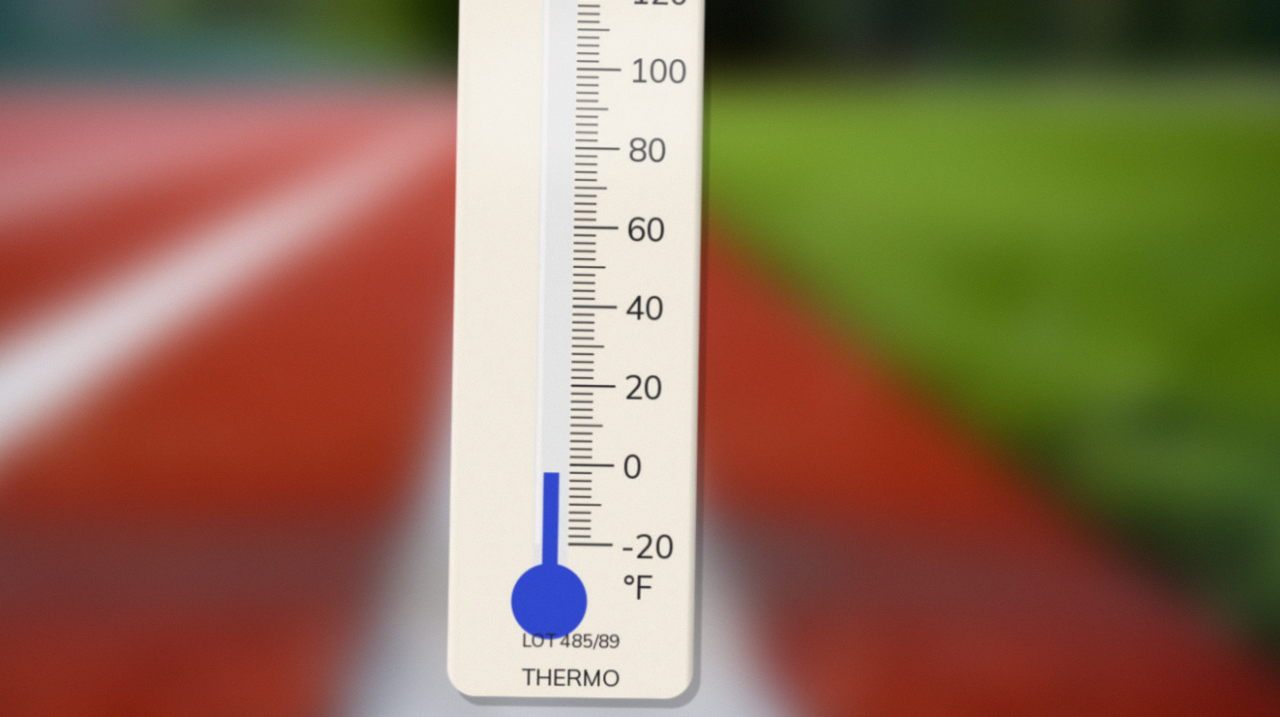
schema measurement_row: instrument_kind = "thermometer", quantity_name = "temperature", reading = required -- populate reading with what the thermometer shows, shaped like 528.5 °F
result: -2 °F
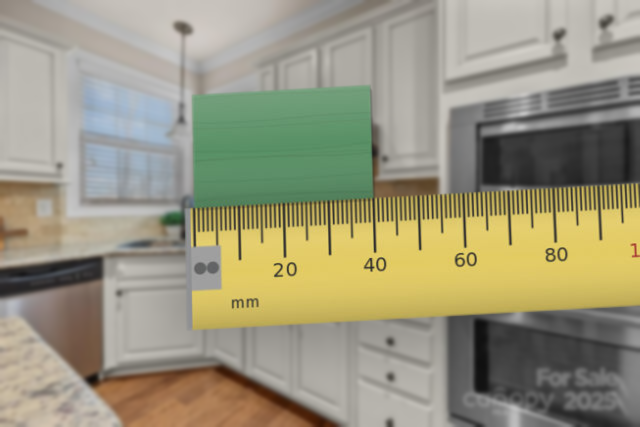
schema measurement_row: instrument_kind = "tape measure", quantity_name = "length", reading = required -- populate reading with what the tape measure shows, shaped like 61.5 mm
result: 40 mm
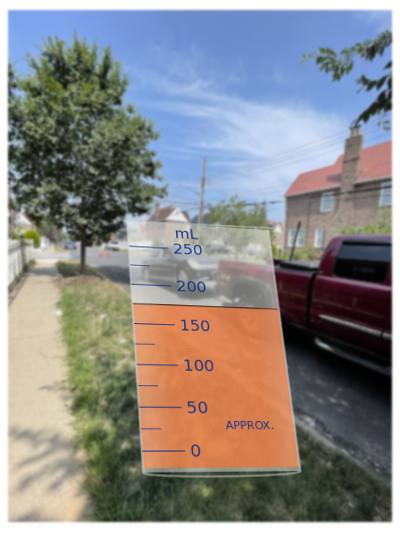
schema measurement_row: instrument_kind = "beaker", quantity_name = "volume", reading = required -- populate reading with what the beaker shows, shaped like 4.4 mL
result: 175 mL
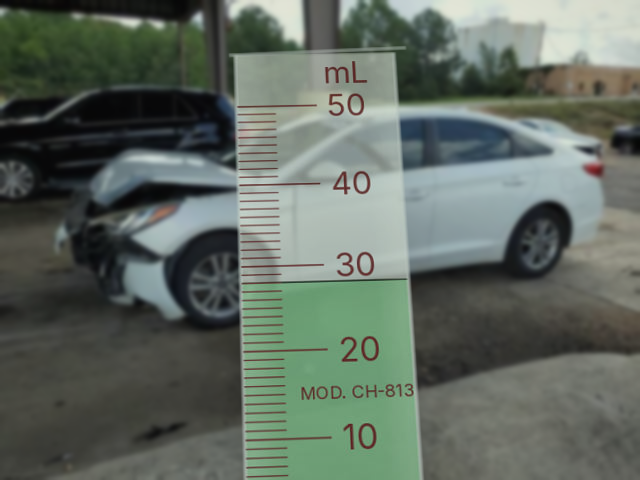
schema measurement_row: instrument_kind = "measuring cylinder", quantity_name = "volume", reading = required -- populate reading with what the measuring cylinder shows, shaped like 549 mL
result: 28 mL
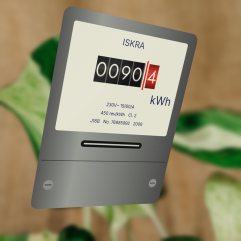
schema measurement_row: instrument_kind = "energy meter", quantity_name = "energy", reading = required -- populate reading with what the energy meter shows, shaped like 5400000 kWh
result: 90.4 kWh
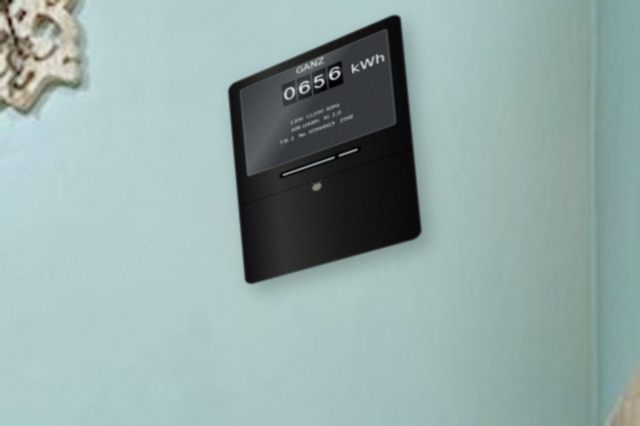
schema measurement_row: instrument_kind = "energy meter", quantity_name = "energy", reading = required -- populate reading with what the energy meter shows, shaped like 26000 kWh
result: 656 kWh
════
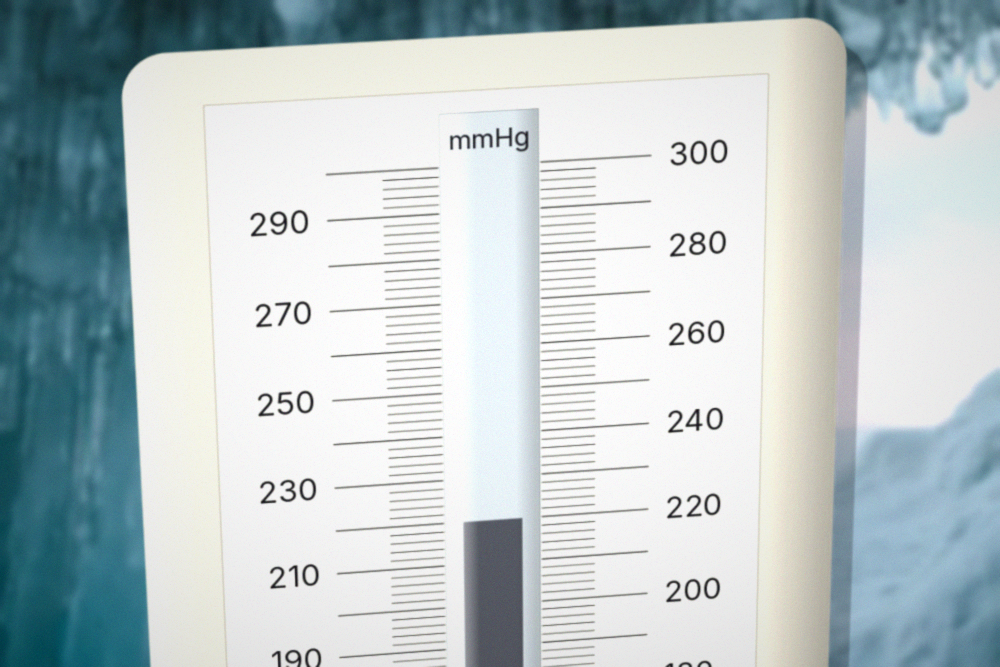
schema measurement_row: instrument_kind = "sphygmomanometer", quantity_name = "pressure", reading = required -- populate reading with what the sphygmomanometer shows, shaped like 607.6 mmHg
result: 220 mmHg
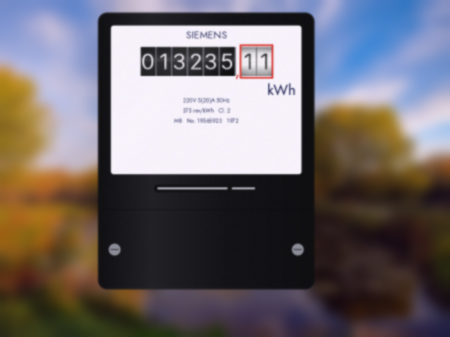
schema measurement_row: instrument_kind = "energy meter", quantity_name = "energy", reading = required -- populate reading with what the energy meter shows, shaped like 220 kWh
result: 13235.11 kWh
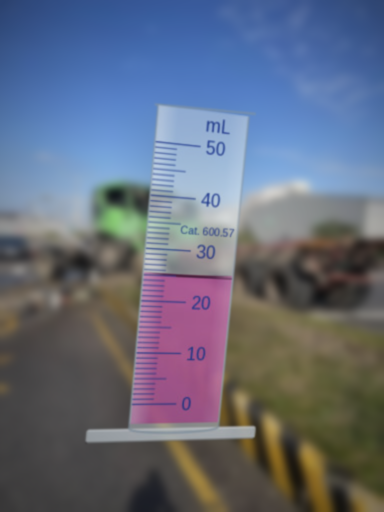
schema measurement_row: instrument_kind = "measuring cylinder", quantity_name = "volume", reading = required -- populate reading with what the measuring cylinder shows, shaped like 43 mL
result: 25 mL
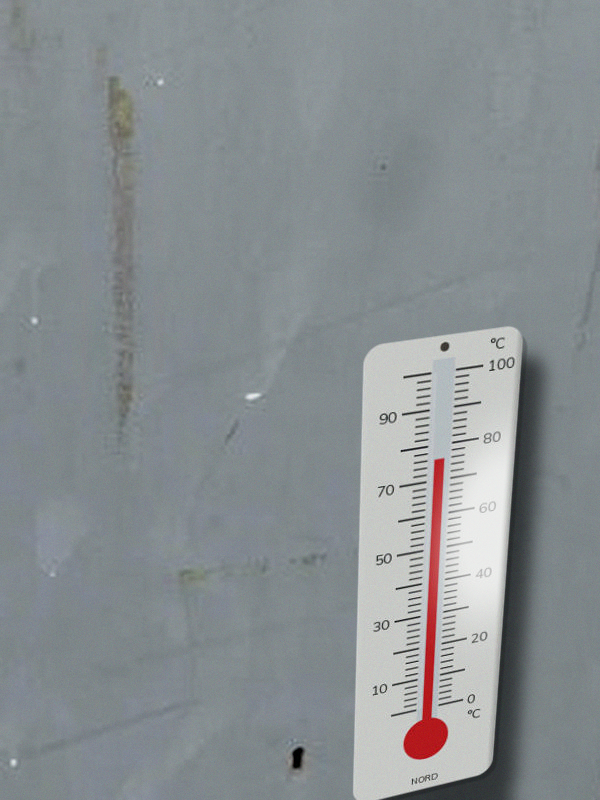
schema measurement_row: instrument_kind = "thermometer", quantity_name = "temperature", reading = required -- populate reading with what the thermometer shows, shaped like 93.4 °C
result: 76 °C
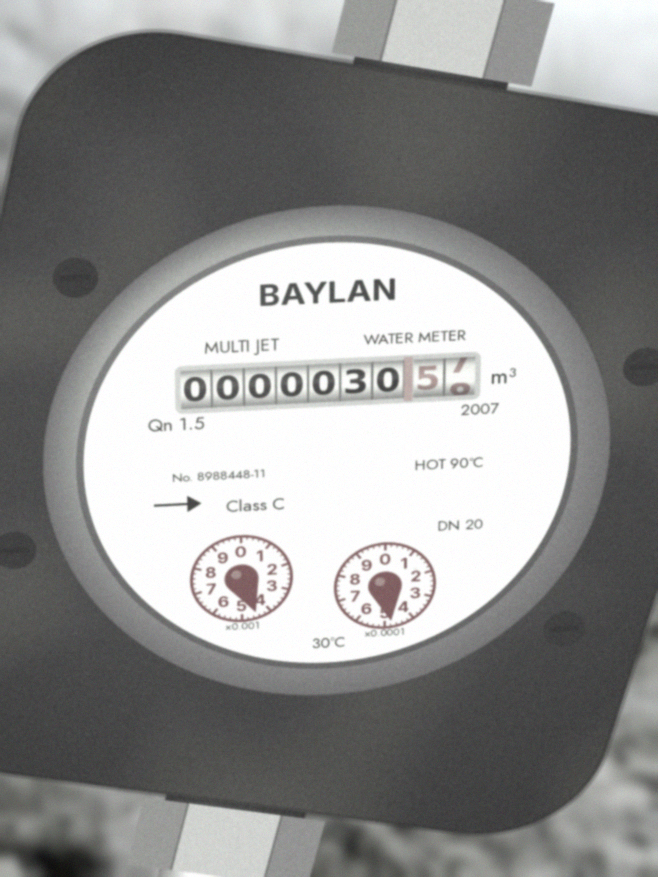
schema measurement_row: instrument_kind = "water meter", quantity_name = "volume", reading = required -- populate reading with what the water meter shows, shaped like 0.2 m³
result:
════
* To do:
Replace "populate" with "fill" in the rows from the line containing "like 528.5 °F" up to and including the line containing "result: 90.4 kWh", and reproduce only those lines with all other text unchanged. Omit the picture lines from your answer.

* Result:
schema measurement_row: instrument_kind = "thermometer", quantity_name = "temperature", reading = required -- fill reading with what the thermometer shows, shaped like 528.5 °F
result: -2 °F
schema measurement_row: instrument_kind = "tape measure", quantity_name = "length", reading = required -- fill reading with what the tape measure shows, shaped like 61.5 mm
result: 40 mm
schema measurement_row: instrument_kind = "beaker", quantity_name = "volume", reading = required -- fill reading with what the beaker shows, shaped like 4.4 mL
result: 175 mL
schema measurement_row: instrument_kind = "measuring cylinder", quantity_name = "volume", reading = required -- fill reading with what the measuring cylinder shows, shaped like 549 mL
result: 28 mL
schema measurement_row: instrument_kind = "energy meter", quantity_name = "energy", reading = required -- fill reading with what the energy meter shows, shaped like 5400000 kWh
result: 90.4 kWh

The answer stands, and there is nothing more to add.